[Opening Records shown section]
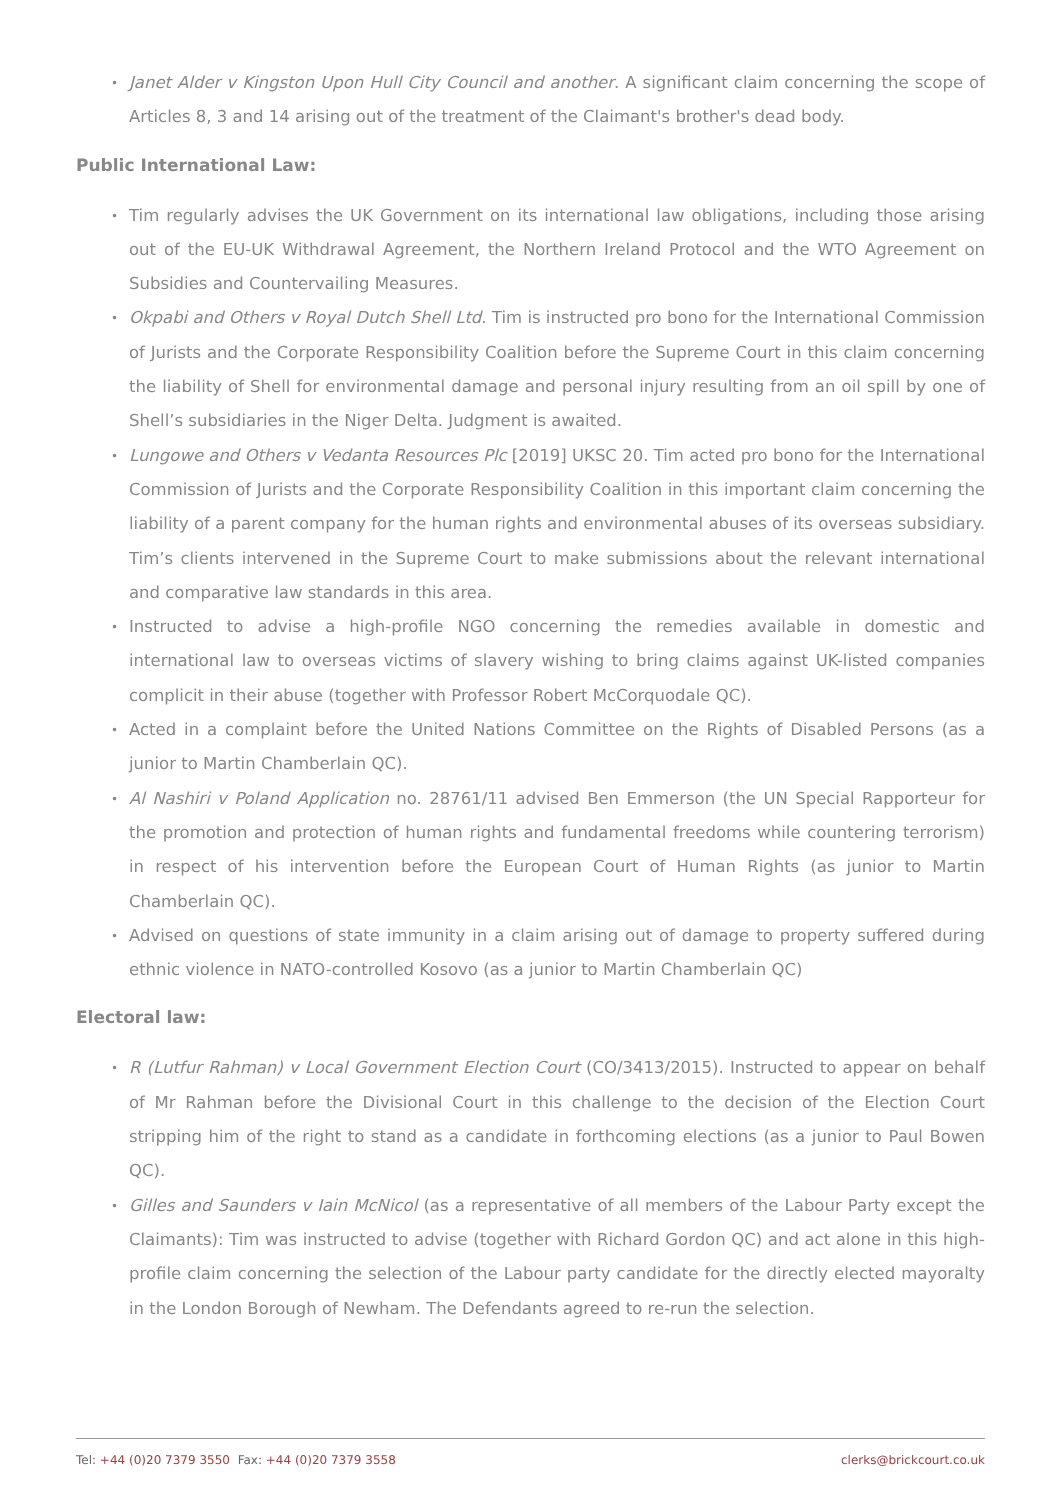• Janet Alder v Kingston Upon Hull City Council and another. A significant claim concerning the scope of Articles 8, 3 and 14 arising out of the treatment of the Claimant's brother's dead body.
Public International Law:
• Tim regularly advises the UK Government on its international law obligations, including those arising out of the EU-UK Withdrawal Agreement, the Northern Ireland Protocol and the WTO Agreement on Subsidies and Countervailing Measures.
• Okpabi and Others v Royal Dutch Shell Ltd. Tim is instructed pro bono for the International Commission of Jurists and the Corporate Responsibility Coalition before the Supreme Court in this claim concerning the liability of Shell for environmental damage and personal injury resulting from an oil spill by one of Shell’s subsidiaries in the Niger Delta. Judgment is awaited.
• Lungowe and Others v Vedanta Resources Plc [2019] UKSC 20. Tim acted pro bono for the International Commission of Jurists and the Corporate Responsibility Coalition in this important claim concerning the liability of a parent company for the human rights and environmental abuses of its overseas subsidiary. Tim’s clients intervened in the Supreme Court to make submissions about the relevant international and comparative law standards in this area.
• Instructed to advise a high-profile NGO concerning the remedies available in domestic and international law to overseas victims of slavery wishing to bring claims against UK-listed companies complicit in their abuse (together with Professor Robert McCorquodale QC).
• Acted in a complaint before the United Nations Committee on the Rights of Disabled Persons (as a junior to Martin Chamberlain QC).
• Al Nashiri v Poland Application no. 28761/11 advised Ben Emmerson (the UN Special Rapporteur for the promotion and protection of human rights and fundamental freedoms while countering terrorism) in respect of his intervention before the European Court of Human Rights (as junior to Martin Chamberlain QC).
• Advised on questions of state immunity in a claim arising out of damage to property suffered during ethnic violence in NATO-controlled Kosovo (as a junior to Martin Chamberlain QC)
Electoral law:
• R (Lutfur Rahman) v Local Government Election Court (CO/3413/2015). Instructed to appear on behalf of Mr Rahman before the Divisional Court in this challenge to the decision of the Election Court stripping him of the right to stand as a candidate in forthcoming elections (as a junior to Paul Bowen QC).
• Gilles and Saunders v Iain McNicol (as a representative of all members of the Labour Party except the Claimants): Tim was instructed to advise (together with Richard Gordon QC) and act alone in this high-profile claim concerning the selection of the Labour party candidate for the directly elected mayoralty in the London Borough of Newham. The Defendants agreed to re-run the selection.
Tel: +44 (0)20 7379 3550 Fax: +44 (0)20 7379 3558 clerks@brickcourt.co.uk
[Closing Records shown section]
> Problem to solve
For each line in the data above that contains the string "high", extract the line.

> Output of the exercise
• Instructed to advise a high-profile NGO concerning the remedies available in domestic and international law to overseas victims of slavery wishing to bring claims against UK-listed companies complicit in their abuse (together with Professor Robert McCorquodale QC).
• Gilles and Saunders v Iain McNicol (as a representative of all members of the Labour Party except the Claimants): Tim was instructed to advise (together with Richard Gordon QC) and act alone in this high-profile claim concerning the selection of the Labour party candidate for the directly elected mayoralty in the London Borough of Newham. The Defendants agreed to re-run the selection.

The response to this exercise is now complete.